A man steeped in war, battles and death, he also had a soft heart when it came to women, particularly his wife, Margaret, with whom it was a case of love at first sight.
The story of how he was romantically smitten was told by Sir Bernard Burke in his book, The Rise of Great Families, published in 1873. (Sir Bernard was the founder of Burke’s Peerage, the guide to the genealogy and heraldry of the landed gentry in the United Kingdom and other parts of the world).
A young man called Edmund Maskelyne had gone to India in the service of the Honourable East India Company and became a good friend of Clive. Burke wrote in his book:
“There hung up in Mr Maskelyne’s room several portraits, among others a miniature which attracted Clive’s frequent attention. One day Maskelyne read to his friend a letter he had received from England. A day or two later Clive came back to ask to have the letter read to him again.
“Who is the writer?” enquired Clive.
“My sister,” was the reply. “My sister [Margaret] whose miniature hangs there [and he pointed to the portrait that had caught Clive’s attention earlier].

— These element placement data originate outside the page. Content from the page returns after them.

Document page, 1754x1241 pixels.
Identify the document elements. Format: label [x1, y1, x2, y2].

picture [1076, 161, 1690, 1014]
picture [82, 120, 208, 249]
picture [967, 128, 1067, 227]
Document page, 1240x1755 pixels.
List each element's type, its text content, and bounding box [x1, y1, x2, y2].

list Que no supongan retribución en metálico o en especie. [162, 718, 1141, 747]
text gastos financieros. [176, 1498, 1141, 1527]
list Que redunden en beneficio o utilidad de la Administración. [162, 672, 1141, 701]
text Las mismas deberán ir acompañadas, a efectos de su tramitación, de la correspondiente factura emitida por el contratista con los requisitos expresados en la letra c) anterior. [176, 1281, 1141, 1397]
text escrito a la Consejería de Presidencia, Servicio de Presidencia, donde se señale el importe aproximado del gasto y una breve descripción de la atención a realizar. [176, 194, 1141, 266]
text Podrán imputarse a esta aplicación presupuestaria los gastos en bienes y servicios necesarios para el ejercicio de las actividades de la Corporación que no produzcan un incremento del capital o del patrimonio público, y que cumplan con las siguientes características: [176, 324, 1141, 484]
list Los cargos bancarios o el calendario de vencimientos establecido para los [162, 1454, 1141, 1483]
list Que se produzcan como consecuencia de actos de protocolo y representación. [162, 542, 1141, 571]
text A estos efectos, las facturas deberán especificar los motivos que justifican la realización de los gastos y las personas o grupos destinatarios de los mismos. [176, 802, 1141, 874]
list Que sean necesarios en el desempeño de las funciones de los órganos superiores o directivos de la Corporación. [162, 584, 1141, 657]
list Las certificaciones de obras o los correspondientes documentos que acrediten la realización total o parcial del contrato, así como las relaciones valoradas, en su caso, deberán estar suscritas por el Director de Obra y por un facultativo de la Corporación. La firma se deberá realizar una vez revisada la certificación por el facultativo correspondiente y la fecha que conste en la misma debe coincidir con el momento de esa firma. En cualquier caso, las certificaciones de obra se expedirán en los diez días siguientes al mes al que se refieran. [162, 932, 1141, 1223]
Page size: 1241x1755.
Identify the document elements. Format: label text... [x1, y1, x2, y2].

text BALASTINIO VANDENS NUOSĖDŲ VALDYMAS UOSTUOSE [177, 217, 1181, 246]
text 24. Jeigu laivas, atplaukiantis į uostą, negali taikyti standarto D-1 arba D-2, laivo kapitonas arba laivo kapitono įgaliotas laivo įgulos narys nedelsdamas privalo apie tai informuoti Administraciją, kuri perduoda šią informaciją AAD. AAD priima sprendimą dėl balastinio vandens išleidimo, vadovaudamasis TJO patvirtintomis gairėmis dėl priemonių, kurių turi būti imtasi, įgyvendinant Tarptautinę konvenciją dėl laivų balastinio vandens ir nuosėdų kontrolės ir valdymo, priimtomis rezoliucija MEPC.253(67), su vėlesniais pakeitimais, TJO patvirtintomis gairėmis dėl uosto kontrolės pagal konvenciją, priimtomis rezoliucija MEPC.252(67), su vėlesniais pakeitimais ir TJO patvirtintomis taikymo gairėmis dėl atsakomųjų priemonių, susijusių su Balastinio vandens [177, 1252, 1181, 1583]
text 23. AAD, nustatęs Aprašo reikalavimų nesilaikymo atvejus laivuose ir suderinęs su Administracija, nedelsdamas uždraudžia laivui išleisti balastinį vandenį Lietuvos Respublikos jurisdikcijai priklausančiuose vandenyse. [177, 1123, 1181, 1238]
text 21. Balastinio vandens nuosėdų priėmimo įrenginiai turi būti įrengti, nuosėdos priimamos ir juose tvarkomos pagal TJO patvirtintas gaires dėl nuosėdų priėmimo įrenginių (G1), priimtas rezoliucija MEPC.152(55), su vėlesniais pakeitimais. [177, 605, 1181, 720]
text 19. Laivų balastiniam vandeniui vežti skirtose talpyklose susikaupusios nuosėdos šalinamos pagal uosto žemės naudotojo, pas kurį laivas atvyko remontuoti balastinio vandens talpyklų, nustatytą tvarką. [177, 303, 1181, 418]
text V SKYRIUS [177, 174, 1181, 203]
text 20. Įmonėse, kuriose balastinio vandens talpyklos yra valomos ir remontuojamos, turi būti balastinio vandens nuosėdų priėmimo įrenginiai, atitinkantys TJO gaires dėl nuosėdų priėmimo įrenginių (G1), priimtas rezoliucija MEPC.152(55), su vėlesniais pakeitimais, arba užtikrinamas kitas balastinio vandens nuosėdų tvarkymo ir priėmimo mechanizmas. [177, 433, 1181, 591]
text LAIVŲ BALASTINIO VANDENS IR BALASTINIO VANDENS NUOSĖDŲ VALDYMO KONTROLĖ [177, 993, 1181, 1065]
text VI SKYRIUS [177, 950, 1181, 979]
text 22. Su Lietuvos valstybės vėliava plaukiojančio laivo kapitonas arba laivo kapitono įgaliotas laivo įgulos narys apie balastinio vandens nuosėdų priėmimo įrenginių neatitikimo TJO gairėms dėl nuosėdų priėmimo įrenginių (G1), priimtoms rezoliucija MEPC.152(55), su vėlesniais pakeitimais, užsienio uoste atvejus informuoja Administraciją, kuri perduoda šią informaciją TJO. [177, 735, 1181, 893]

“Is it a faithful representation?” further asked Clive.
“It is,” rejoined Maskelyne, “of her face and form; but it is unequal to represent the excellence of her mind and character.”
“Well, Maskelyne,” said Clive, taking him by the hand, “you know me well, and can speak of me as I really am. Do you think that girl would be induced to come to India and marry me?”
“Maskelyne wrote home, and so recommended Clive’s suit that the lady acquiesced, went to India and, in 1753, was married at Madras [now Chennai] to Clive.”
Margaret was 17 on her wedding day, ten years younger than her bridegroom. She gave Clive nine children and lived to be 82 when she died in 1817.
Sadly, she had been a widow for more than 40 years because Clive – or Major-General Robert Clive, 1st Baron Clive, Commander-in-Chief of British India – to give him his various titles, died at the young age of 49 in 1774.